# Assignment
Keep images out and repeat all data exactly.

Exercise inputs section start

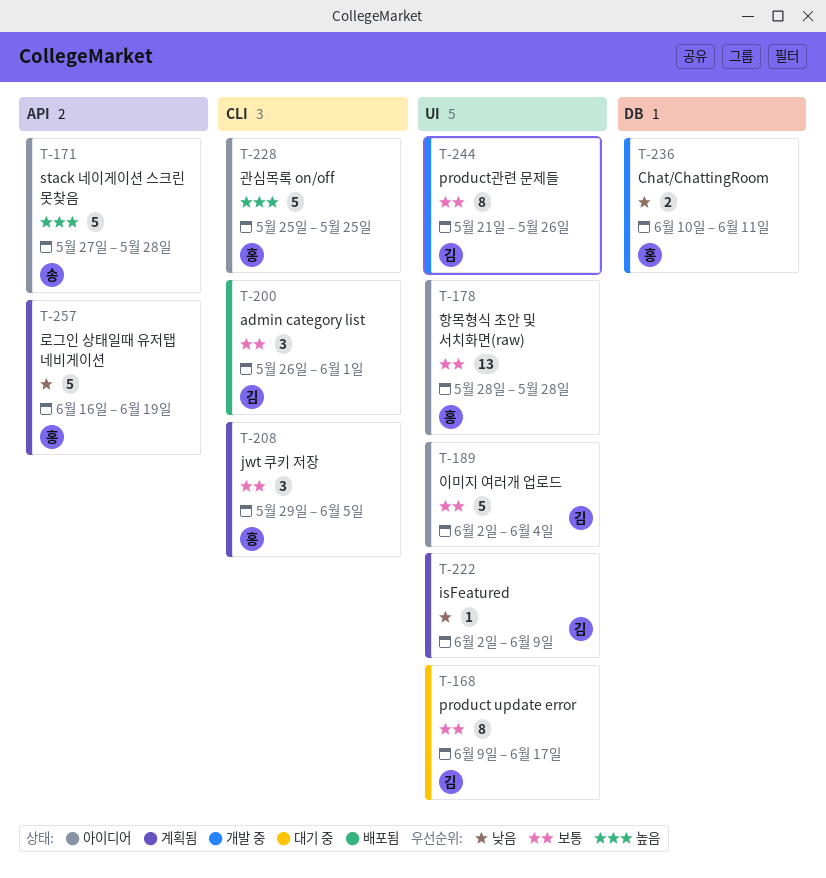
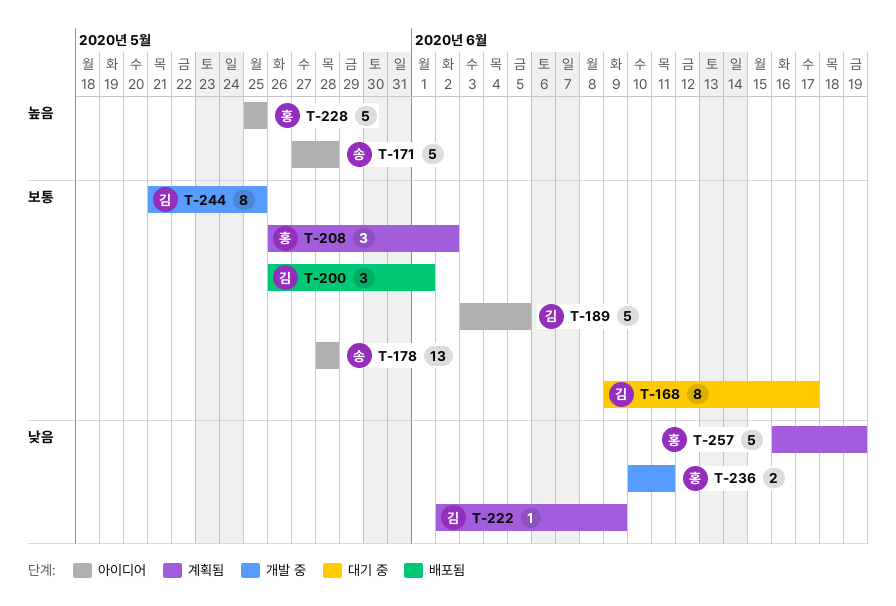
T-178, owner: 홍 -> 송
T-189, start: Jun 2 -> Jun 3
T-189, due: Jun 4 -> Jun 5
T-208, start: May 29 -> May 26
T-208, due: Jun 5 -> Jun 2
T-244, due: May 26 -> May 25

Exercise inputs section end

# Answer box
T-178, owner: 홍 -> 송
T-189, start: Jun 2 -> Jun 3
T-189, due: Jun 4 -> Jun 5
T-208, start: May 29 -> May 26
T-208, due: Jun 5 -> Jun 2
T-244, due: May 26 -> May 25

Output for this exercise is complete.